※編集部注:本記事は平成29年度(2017年度)の全国学力テストに関する記事です。平成30年度(2018年度)の参加予定校数は平成30年4月16日、実施後の結果公表に関する文科相コメントは平成30年4月17日に記事化しました。(平成30年4月17日編集部追記)
文部科学省は、全国的に子どもたちの学力状況を把握するため、平成19年度から「全国学力・学習状況調査」、いわゆる全国学力テストを実施している。調査の対象学年は小学6年生と中学3年生。児童生徒への調査に加え、保護者に対する調査も実施した。平成29年度の参加学校数は2万9,850校。平成29年度からは都道府県別の結果に加え、指定都市の調査結果も公表している。
調査の結果、 都道府県別では、秋田県が小中の国語A・Bで1位、石川県が小学国語Bと算数A・B、中学国語Aで1位。福井県は中学国語A、中学数学A・Bで1位となった。

平成29年度 全国学力・学習状況調査の結果 小学生(都道府県別)※中学生は画像ページで紹介
政令市別の正答率を見ると、新潟市が小学国語A・B、算数Aでトップ。新潟市のほか、算数Aは浜松市、堺市が正答率81%で首位になっている。仙台市は中学すべて(国語A・B、数学A・B)で1位。中学数学Aはさいたま市、静岡市、神戸市も正答率68%で1位だった。

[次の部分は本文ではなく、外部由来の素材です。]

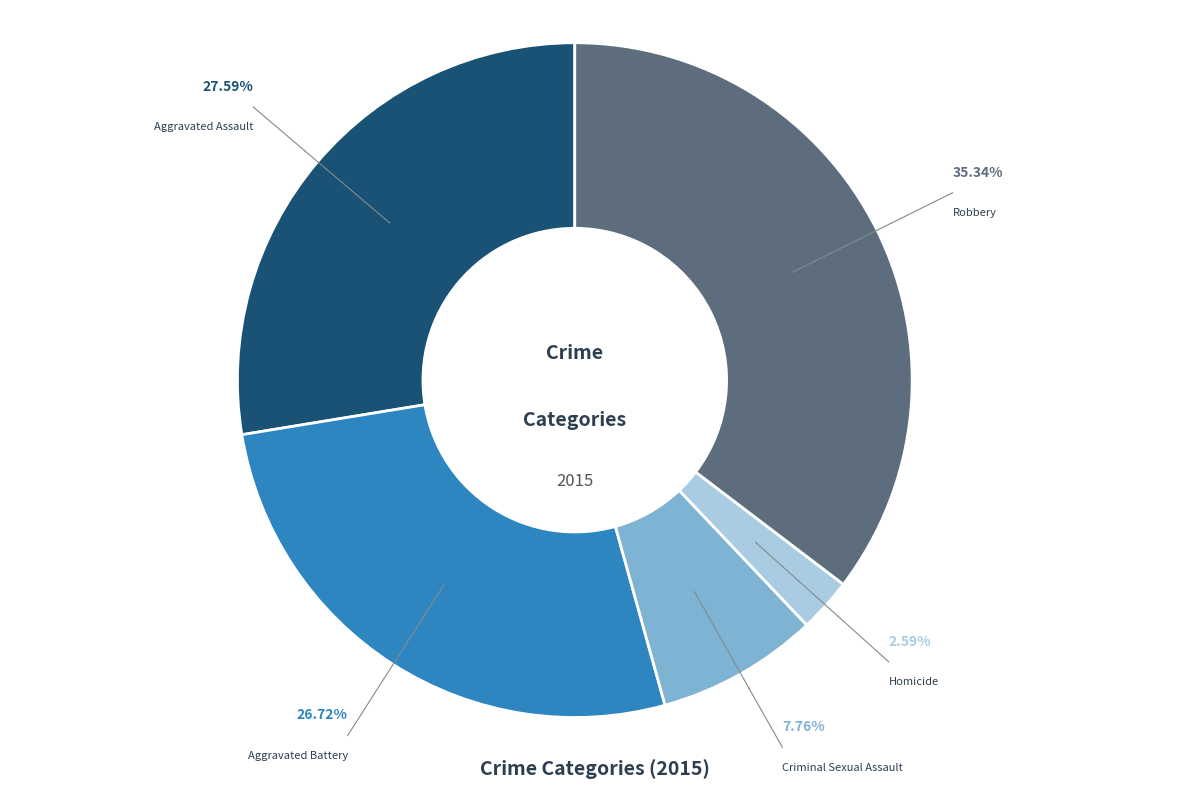

Which category has the smallest portion of the pie?

Homicide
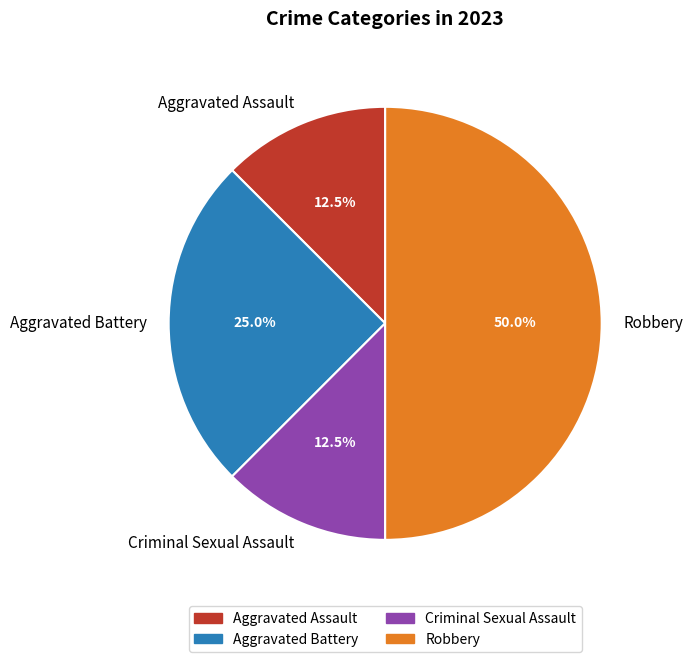

How many slices are in this pie chart?

4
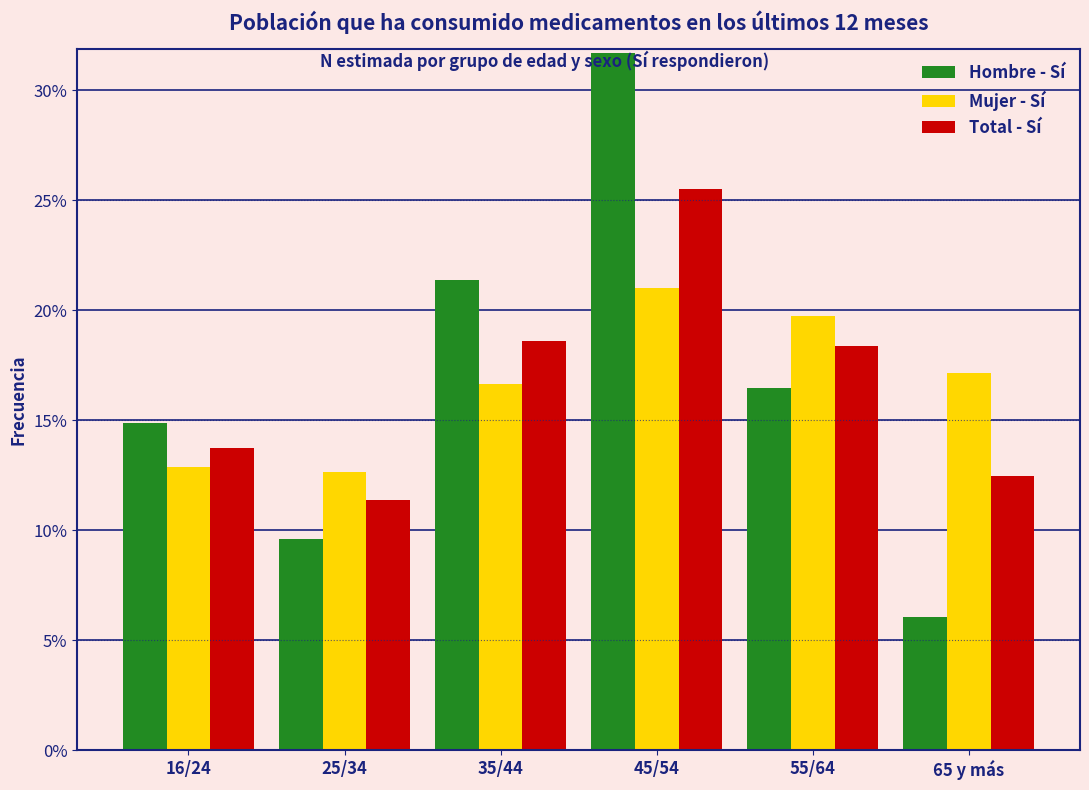

Reading right to left, list all the values displayed in this chart.

Hombre - Sí: 65 y más=6.1	55/64=16.5	45/54=31.7	35/44=21.3	25/34=9.6	16/24=14.9
Mujer - Sí: 65 y más=17.1	55/64=19.7	45/54=21.0	35/44=16.6	25/34=12.6	16/24=12.9
Total - Sí: 65 y más=12.5	55/64=18.4	45/54=25.5	35/44=18.6	25/34=11.3	16/24=13.7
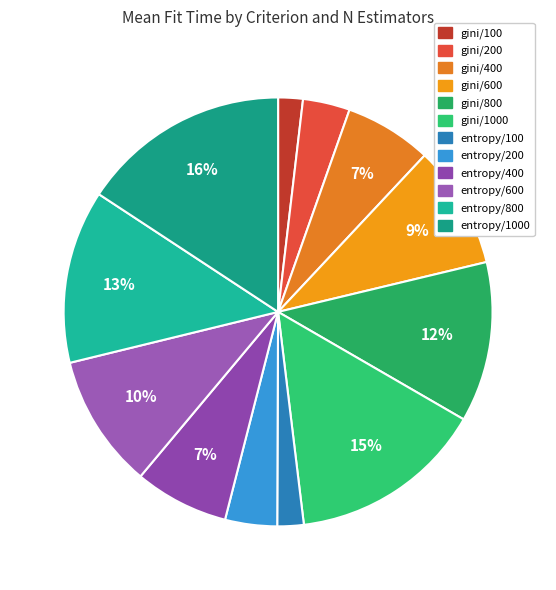

Which category has the biggest portion of the pie?

entropy/1000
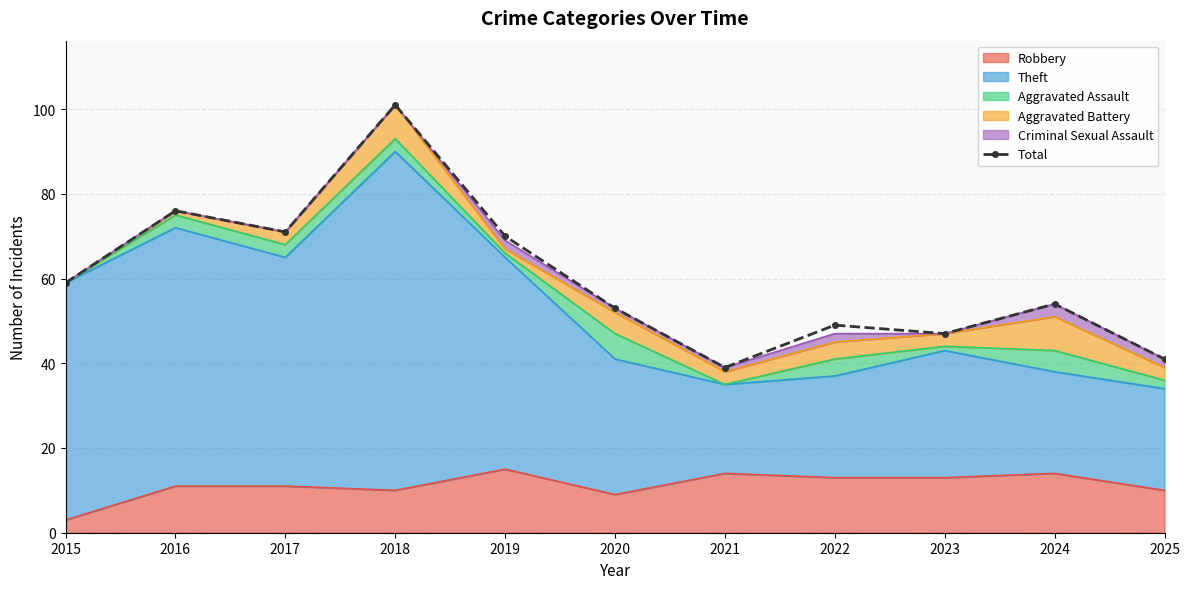

What is the difference between the maximum and minimum values?

62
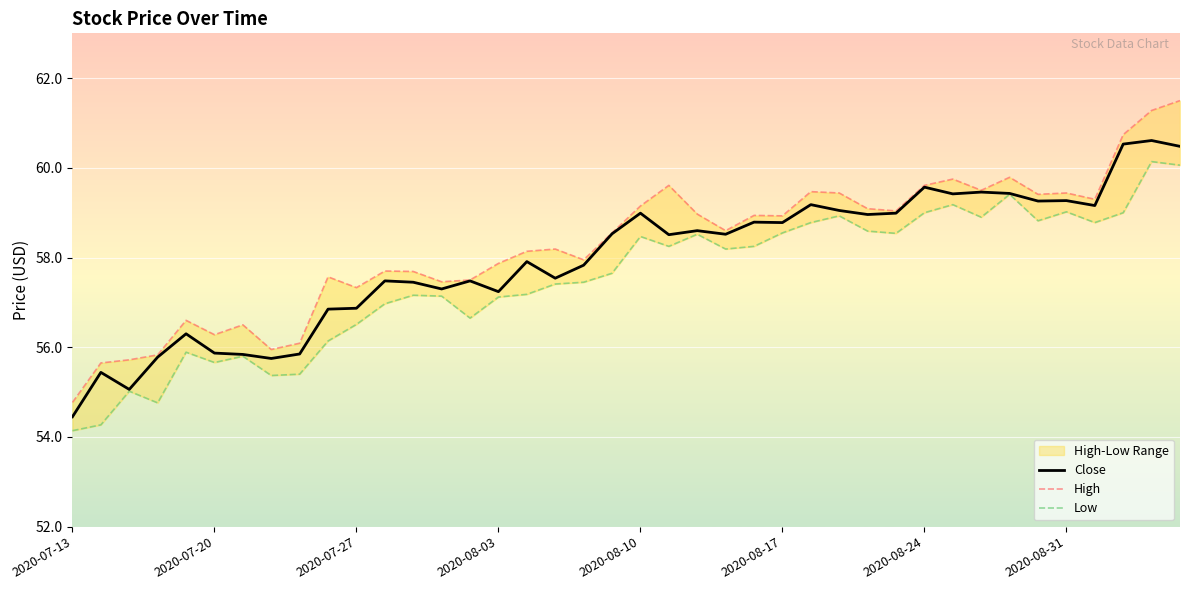

What is the greatest value displayed?

61.5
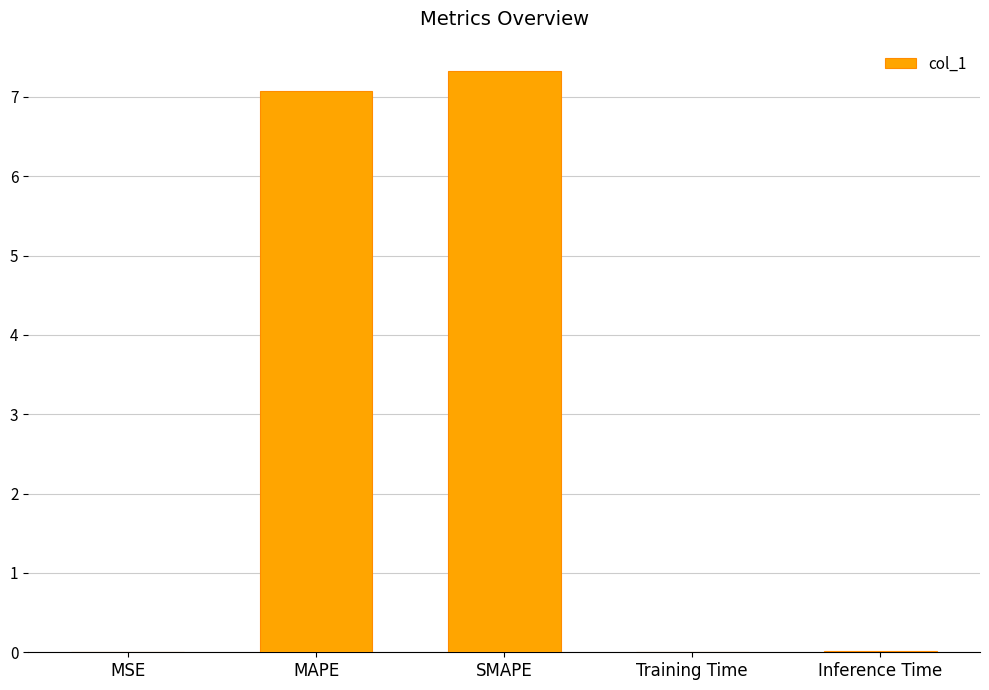

Is it true that the value at MAPE is 12.6?

False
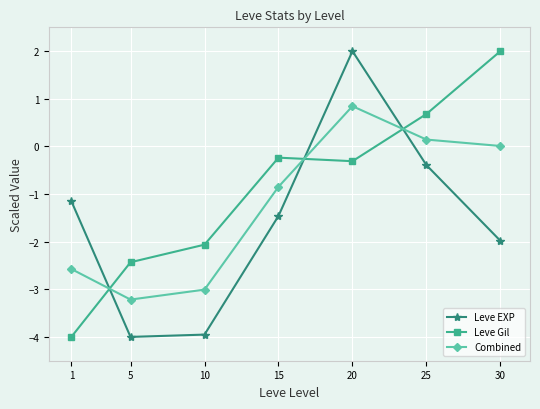

Rank the series by their average value, from highest to lowest.

Leve Gil, Combined, Leve EXP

平成29年度 全国学力・学習状況調査の結果 小学生(政令指定都市)※中学生は画像ページで紹介
◆3つの授業フレームワーク導入、新潟市の取組み
新潟市は、平成24年から「新潟市が目指す授業づくり」方針を掲げ、小中学校の授業に3つの授業フレームワークを導入。何を学んでいるのかを示す「学習課題」、何を学んで、何をできるようになったのかを振り返る「まとめ」、どのように学んでいるのかを自覚する「振り返り」のある授業を目指している。新潟市教育委員会はこの3つのフレームワークを小中学校の教育現場に広く周知し、授業づくりや小中学生の学力の向上に取り組んできたという。
◆鍵は分析×改善の「PDCA」仙台市の取組み
仙台市教育委員会「学びの連携推進室」担当者によると、今回の結果は「学びのPDCAサイクルにしっかりと、少しずつ取り組んできた成果の現れ」。仙台市教育委員会はこれまで、仙台市内小中学校全児童生徒を対象に独自の「学力標準検査」を実施しており、児童生徒の学力の把握や課題の発見、教員の指導力向上に活用してきた。平成22年2月からは川島隆太教授らが構成する東北大学の研究チームと協働研究を締結し、学習意欲の科学的研究も行っている。教員の指導力向上については、宮城教育大学と立ち上げた「確かな学力研修委員会」と協働し、教員に向けた模擬授業「提案授業」の実践や公開、提案を実施。担当者は、今回の成績は児童生徒と教員、市が一丸となって実現した結果としながらも、今後の課題は「取組みをより広く周知して、(児童生徒だけでなく教員に)知っていただくこと」とコメント。これまでの取組みをまとめた資料の作成や「提案授業」内容をDVD化し、模擬授業を体験できなかった教員にも役立つ情報の活用に努めるとしている。
全国学力テストの結果は、国立教育政策研究所のWebサイト内で閲覧できる。